The U.S. Constitution protects your right to be free from government intrusion into your personal space and your life. You—not government—should determine the course of your life.

The ACLU of Minnesota protects your right to privacy by fighting for it in court and by pushing for policies that ensure your privacy rights remains intact. We actively promote responsible uses of technology that enhance privacy and freedom, while opposing those uses of technology which undermine our freedoms and move us closer to a society dominated by surveillance.

Biased Technology

Technology does not exist outside of the biases and racism that are prevalent in our society. Studies show that facial recognition is least reliable for people of color, women, and nonbinary individuals.
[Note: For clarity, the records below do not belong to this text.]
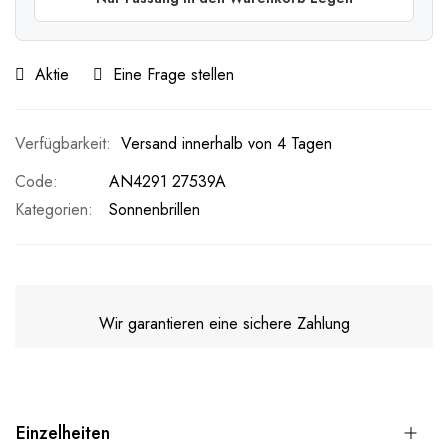
Aktie
Eine Frage stellen
Versand innerhalb von 4 Tagen
Code
AN4291 27539A
Kategorien:
Sonnenbrillen
Wir garantieren eine sichere Zahlung
Einzelheiten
And that can be life-threatening when the technology is in the hands of law enforcement.  

Facial recognition automates discrimination.  

The ACLU-MN is fighting to end law enforcement's use of facial recognition technology in Minnesota. More than a dozen large cities have banned the technology, including Minneapolis, Boston, and San Francisco. If Minnesota adopts a policy to ban the technology, it would be the first state to do so.  

Learn more about facial recognition technology and the ACLU-MN's fight against it here. 

WHAT YOU NEED TO KNOW

  • The federal law protecting your electronic information was passed in 1986, making it older than the World Wide Web.
  • The government argues that the Fourth Amendment protects information that you keep in your desk, but not information that you keep online, like old emails or pictures.
  • In order to carry out mass surveillance, the NSA has weakened the security of the communications systems that we all rely on.

WHAT'S AT STAKE

We are living in an age of dramatic technological progress. That progress has brought us many conveniences and advantages, but one result has been a rash of new spying and surveillance technologies. These include new or greatly improved imaging devices, location-tracking technologies, communications eavesdropping systems, and new means of collecting ever-more-granular data of all kinds about individuals and their activities.

All too often, the deployment of these technologies happens faster than our social, political, educational, or legal systems can react, producing a “land rush” in which companies and government agencies deploy new privacy-invasive technologies before subjects are aware that they exist—and certainly before we have consented to their use through our democratic political system.

The ACLU promotes the preservation of privacy and other values in a manner that maximizes the advantages that such technology might bring us. In some cases, technology-specific rules might be warranted. In all cases, we would benefit from the application of basic privacy principles, such as the globally recognized Fair Information Practice Principles.